The optical laser source that has been used for this experiment was an 810 nm Ti-Sapphire laser, producing 150 fs pulse width (at FWHM) and a 50 Hz repetition rate. The original repetition rate out of the amplifier locked to the laser was 1 kHz, and using an optical chopper, synchronized and externally triggered with the amplifier pulses’ phase, allowed us to reduce the repetition rate to 50 Hz in order to reduce the probability of heat damage and thermal effects in the samples. Figure 4a is the schematic of the experimental setup, where in the TPA portion two convex lenses are used to increase the intensity and access the nonlinear absorption behavior of the samples, while the other two convex lenses are used for collecting and re-collimating the beam. The spot size at the focus was 76 µm. A half-wave plate and polarizer are placed in the path of one arm to insure that the output polarization result is perpendicular to the other arm’s polarization and a polarization beam combiner (PBC), which preserves the inputs polarizations orientation, combines the two beams with a perpendicular polarization orientation. Therefore, these two beams do not interfere at the SA even though they have same wavelength. Furthermore, a delay stage is installed for pulse synchronization, followed by an auto-correlator at the SA with femtosecond resolution. A variable optical attenuator and a beam splitter (BS) are used to monitor the input energies to the TPA units.

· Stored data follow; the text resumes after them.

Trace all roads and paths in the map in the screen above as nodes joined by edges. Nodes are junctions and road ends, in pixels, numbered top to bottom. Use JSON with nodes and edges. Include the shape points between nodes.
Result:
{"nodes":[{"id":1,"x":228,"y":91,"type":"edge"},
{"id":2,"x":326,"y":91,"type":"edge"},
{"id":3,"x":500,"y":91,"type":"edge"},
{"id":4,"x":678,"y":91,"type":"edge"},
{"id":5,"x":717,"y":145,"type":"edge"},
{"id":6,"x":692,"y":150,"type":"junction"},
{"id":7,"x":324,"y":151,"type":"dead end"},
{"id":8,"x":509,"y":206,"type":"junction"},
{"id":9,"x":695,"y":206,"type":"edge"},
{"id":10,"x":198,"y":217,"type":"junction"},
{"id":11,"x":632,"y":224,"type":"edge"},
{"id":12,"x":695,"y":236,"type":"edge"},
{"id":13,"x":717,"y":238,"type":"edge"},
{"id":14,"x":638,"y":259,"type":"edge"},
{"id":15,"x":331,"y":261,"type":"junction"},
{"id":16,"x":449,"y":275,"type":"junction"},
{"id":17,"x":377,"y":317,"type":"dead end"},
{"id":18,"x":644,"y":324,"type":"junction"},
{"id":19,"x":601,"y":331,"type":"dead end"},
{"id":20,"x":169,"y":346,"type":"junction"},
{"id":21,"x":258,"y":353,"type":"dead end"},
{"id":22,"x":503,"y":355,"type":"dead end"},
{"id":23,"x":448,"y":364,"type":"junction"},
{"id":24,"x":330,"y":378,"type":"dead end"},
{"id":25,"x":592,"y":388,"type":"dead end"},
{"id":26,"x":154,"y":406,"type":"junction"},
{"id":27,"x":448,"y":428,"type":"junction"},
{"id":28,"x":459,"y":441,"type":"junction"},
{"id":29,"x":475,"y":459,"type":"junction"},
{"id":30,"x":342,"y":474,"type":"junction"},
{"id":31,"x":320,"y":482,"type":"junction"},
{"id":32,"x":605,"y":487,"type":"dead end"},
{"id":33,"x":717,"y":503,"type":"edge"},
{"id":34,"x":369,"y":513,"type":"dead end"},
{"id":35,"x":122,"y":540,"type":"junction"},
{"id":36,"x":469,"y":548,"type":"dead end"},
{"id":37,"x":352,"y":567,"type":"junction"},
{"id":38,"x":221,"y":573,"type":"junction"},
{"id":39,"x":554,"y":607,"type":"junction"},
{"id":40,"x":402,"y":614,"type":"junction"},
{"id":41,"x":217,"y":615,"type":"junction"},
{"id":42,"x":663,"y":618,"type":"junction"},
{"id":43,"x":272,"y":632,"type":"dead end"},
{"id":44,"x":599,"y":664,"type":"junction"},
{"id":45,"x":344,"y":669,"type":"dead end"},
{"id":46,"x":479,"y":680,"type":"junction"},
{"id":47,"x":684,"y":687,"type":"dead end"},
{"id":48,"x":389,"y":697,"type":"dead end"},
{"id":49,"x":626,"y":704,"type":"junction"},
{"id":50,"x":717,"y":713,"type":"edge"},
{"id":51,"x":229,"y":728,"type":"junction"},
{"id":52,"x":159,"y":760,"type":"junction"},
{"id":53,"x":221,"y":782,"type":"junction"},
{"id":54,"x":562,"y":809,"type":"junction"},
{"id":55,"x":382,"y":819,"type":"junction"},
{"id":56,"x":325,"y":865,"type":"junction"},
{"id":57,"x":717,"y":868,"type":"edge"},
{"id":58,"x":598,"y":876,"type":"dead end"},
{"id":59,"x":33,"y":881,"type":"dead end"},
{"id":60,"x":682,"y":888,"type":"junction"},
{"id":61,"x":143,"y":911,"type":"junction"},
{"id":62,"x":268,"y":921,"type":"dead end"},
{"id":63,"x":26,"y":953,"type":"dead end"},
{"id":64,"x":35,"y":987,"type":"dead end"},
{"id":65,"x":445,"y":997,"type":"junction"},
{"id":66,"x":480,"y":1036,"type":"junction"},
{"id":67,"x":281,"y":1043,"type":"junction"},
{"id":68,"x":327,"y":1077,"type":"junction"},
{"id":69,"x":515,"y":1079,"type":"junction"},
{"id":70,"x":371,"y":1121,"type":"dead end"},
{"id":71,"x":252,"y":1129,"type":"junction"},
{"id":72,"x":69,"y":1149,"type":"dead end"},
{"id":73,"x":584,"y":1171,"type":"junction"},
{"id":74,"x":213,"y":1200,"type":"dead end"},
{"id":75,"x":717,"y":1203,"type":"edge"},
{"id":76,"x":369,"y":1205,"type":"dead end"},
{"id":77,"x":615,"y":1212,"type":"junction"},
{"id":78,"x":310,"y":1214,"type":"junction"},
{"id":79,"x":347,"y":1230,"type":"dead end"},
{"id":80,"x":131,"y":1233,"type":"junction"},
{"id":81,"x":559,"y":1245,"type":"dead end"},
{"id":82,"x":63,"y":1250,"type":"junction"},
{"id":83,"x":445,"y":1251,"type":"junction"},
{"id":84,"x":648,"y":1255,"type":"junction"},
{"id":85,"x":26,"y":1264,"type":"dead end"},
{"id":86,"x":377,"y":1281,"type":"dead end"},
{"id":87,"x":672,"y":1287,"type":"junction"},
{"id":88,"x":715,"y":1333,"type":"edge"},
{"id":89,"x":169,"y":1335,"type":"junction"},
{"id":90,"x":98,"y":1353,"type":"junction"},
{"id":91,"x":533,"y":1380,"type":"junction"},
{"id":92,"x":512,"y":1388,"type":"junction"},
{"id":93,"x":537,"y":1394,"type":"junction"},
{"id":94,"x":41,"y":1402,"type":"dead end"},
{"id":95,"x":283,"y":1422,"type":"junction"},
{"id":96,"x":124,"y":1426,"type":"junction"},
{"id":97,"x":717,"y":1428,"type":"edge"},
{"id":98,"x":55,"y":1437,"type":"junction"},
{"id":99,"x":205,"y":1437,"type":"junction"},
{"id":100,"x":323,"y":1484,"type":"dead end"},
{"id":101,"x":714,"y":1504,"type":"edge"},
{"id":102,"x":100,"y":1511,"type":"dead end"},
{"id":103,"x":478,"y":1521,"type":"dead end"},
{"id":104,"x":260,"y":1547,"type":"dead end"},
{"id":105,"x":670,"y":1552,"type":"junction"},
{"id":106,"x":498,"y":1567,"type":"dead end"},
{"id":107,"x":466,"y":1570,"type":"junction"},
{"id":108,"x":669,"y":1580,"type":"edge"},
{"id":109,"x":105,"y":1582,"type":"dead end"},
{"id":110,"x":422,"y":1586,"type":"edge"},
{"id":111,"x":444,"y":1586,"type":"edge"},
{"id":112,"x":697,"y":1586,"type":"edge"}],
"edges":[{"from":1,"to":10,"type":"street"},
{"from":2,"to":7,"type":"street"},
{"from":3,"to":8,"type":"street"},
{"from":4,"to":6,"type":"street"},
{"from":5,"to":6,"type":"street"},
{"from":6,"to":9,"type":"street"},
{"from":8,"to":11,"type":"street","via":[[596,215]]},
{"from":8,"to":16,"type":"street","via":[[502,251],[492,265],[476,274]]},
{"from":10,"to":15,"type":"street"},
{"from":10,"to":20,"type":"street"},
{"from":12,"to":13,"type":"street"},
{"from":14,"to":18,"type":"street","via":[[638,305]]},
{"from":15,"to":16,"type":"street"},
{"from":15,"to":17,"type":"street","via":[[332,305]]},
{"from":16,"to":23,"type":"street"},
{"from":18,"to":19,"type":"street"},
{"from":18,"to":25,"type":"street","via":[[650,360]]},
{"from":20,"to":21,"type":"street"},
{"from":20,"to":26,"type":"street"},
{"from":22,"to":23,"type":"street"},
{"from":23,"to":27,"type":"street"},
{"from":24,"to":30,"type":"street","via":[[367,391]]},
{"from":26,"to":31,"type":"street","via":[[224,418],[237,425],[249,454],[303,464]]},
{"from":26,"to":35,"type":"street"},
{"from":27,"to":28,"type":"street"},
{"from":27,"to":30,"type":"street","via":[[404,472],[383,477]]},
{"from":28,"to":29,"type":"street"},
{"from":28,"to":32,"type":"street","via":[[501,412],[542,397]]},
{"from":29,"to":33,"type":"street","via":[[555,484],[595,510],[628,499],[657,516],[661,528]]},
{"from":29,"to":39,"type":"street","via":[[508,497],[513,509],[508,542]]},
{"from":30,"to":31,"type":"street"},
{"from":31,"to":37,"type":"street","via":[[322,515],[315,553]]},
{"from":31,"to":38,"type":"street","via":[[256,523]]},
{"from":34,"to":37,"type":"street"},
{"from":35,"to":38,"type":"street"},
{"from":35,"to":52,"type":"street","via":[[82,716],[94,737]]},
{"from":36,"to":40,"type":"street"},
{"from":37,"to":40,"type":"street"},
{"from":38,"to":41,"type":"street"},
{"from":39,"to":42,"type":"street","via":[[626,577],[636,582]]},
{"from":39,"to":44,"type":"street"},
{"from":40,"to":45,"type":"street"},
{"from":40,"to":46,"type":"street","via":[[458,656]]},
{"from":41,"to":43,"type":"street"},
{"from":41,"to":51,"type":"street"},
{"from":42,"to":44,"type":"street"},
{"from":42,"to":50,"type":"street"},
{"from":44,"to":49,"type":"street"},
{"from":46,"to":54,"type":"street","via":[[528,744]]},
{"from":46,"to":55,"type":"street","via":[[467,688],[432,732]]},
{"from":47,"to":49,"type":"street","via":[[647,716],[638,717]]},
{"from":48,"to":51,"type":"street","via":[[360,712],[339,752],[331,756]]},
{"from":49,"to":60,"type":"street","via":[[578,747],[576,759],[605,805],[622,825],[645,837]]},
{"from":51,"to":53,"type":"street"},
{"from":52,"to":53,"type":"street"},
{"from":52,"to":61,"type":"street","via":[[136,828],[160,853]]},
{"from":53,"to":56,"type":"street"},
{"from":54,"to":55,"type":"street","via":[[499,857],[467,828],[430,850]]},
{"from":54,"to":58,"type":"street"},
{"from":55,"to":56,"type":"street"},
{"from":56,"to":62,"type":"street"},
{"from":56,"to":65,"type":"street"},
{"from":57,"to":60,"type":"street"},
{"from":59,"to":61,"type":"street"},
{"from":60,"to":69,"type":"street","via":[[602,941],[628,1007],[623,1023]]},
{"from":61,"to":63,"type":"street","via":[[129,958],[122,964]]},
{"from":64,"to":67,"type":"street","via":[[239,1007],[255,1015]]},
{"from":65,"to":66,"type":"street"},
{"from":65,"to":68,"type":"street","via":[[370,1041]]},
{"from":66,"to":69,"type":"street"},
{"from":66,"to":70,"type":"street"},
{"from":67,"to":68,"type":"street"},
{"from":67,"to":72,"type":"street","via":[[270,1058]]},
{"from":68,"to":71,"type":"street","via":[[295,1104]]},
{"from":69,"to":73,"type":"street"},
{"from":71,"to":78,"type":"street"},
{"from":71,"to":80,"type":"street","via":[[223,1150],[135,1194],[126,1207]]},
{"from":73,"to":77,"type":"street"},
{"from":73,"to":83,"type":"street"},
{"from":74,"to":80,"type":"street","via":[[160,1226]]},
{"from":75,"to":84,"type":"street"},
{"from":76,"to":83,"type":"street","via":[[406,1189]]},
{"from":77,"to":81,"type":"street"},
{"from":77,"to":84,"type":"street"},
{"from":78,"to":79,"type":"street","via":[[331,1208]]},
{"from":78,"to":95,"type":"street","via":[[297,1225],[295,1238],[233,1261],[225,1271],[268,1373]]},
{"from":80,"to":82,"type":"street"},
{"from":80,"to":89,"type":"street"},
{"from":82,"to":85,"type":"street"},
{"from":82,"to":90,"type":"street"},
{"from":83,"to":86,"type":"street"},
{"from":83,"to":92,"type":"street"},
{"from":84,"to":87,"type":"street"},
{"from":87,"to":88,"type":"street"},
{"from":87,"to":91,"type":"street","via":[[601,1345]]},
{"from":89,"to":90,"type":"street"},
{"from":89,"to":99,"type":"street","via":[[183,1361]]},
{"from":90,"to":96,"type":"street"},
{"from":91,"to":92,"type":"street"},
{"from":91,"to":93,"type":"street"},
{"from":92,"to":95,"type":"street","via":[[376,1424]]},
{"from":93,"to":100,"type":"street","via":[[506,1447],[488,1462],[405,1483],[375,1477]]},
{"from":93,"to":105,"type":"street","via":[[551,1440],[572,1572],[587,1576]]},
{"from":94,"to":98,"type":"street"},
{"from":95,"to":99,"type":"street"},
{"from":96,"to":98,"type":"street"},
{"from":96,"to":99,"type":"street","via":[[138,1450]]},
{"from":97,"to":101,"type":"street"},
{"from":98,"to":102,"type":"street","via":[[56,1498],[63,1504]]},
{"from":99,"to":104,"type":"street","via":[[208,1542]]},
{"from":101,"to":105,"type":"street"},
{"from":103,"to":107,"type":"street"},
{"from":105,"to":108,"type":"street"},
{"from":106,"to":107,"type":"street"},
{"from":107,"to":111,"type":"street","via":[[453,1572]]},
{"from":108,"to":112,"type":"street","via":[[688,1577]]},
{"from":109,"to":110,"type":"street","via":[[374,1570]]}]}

### Normalization experiment

Two femtosecond mode-locked fiber lasers were used as the pump sources, together with a CW laser probe. We have also used a half-wavelength plate and a polarizer in one of the probe laser’s path to avoid interference at detector number 3. BS1 and BS2 are used for power monitoring of A and B values. PBC1 and PBC2 combine power A with C and power B with D and make them collinear at the SAs, where the powers of C and D are modulated in the presence of pump lasers A and B, respectively. PBC3 combines all powers and a wavelength-division multiplexing (WDM) separates the two wavelengths since the wavelengths of lasers A and B are so close. An electronic feedback-loop system is used to control the probe laser power such that C′ + D′ remains constant for arbitrary numbers for A and B. However, this system has a finite dynamic range where C and D can be modulated in presence of A and B due to the weak field and nonlinear absorption range of SAs, as well as the damage thresholds of the samples. A LabVIEW-based code (National Instruments) was used for the feedback-loop system and adjusted the power output of the probe laser based on the reading from the three power meters.

### Data availability

The data that support the plots within this paper and other findings of this study are available from the corresponding author on reasonable request.